Problem to work on:
Reproduce the material word for word, from its beginning through the line containing "au-delà du mois", including that line.

Given entries:
Segment Open

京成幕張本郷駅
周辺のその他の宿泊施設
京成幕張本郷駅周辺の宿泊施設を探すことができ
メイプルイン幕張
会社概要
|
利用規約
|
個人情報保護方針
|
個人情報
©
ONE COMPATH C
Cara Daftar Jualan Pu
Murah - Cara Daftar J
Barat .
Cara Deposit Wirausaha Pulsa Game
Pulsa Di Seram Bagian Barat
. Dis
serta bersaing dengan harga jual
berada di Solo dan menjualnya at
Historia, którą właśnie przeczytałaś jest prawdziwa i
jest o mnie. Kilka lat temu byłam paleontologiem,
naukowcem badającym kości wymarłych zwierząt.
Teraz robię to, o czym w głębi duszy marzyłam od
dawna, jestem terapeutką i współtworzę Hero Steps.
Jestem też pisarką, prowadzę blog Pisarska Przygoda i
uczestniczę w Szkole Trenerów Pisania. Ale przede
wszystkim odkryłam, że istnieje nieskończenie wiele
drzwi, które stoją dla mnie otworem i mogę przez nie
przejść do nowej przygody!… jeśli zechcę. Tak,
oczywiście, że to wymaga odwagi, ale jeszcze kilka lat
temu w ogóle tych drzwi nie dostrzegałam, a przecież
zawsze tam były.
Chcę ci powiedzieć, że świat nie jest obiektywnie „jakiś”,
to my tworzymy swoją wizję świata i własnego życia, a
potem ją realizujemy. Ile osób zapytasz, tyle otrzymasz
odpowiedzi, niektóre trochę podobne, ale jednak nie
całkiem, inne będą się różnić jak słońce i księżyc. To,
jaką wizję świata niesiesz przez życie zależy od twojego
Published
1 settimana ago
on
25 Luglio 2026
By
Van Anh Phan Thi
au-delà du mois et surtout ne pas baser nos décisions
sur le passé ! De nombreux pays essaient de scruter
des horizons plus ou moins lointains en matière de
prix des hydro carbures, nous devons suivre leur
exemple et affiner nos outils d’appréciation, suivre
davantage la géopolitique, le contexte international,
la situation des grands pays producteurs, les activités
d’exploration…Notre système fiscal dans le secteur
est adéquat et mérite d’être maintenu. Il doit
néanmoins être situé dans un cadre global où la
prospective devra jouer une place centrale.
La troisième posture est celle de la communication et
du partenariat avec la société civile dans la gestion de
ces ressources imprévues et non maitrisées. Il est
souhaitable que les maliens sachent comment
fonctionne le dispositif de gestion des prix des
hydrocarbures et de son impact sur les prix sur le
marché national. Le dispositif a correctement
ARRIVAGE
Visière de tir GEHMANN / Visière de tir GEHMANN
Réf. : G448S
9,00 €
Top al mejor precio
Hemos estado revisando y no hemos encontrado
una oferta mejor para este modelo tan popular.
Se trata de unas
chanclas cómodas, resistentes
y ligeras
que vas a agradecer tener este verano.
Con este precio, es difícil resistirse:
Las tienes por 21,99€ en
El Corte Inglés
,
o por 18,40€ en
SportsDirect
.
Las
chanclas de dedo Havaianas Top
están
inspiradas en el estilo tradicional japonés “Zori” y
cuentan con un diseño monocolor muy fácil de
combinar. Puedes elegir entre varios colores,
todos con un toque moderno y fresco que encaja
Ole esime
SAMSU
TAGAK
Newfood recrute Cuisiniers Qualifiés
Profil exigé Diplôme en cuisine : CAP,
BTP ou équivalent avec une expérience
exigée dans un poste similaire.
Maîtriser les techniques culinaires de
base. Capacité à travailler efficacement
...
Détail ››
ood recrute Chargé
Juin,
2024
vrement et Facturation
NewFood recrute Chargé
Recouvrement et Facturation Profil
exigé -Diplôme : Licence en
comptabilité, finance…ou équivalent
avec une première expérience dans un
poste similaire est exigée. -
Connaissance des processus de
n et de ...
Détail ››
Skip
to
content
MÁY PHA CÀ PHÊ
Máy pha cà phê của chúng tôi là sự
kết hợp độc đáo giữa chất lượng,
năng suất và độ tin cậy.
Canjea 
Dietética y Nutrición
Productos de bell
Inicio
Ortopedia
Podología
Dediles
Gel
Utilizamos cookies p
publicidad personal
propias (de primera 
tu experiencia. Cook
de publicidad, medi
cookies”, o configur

Segment Closed

Solution to the problem:
京成幕張本郷駅
周辺のその他の宿泊施設
京成幕張本郷駅周辺の宿泊施設を探すことができ
メイプルイン幕張
会社概要
|
利用規約
|
個人情報保護方針
|
個人情報
©
ONE COMPATH C
Cara Daftar Jualan Pu
Murah - Cara Daftar J
Barat .
Cara Deposit Wirausaha Pulsa Game
Pulsa Di Seram Bagian Barat
. Dis
serta bersaing dengan harga jual
berada di Solo dan menjualnya at
Historia, którą właśnie przeczytałaś jest prawdziwa i
jest o mnie. Kilka lat temu byłam paleontologiem,
naukowcem badającym kości wymarłych zwierząt.
Teraz robię to, o czym w głębi duszy marzyłam od
dawna, jestem terapeutką i współtworzę Hero Steps.
Jestem też pisarką, prowadzę blog Pisarska Przygoda i
uczestniczę w Szkole Trenerów Pisania. Ale przede
wszystkim odkryłam, że istnieje nieskończenie wiele
drzwi, które stoją dla mnie otworem i mogę przez nie
przejść do nowej przygody!… jeśli zechcę. Tak,
oczywiście, że to wymaga odwagi, ale jeszcze kilka lat
temu w ogóle tych drzwi nie dostrzegałam, a przecież
zawsze tam były.
Chcę ci powiedzieć, że świat nie jest obiektywnie „jakiś”,
to my tworzymy swoją wizję świata i własnego życia, a
potem ją realizujemy. Ile osób zapytasz, tyle otrzymasz
odpowiedzi, niektóre trochę podobne, ale jednak nie
całkiem, inne będą się różnić jak słońce i księżyc. To,
jaką wizję świata niesiesz przez życie zależy od twojego
Published
1 settimana ago
on
25 Luglio 2026
By
Van Anh Phan Thi
au-delà du mois et surtout ne pas baser nos décisions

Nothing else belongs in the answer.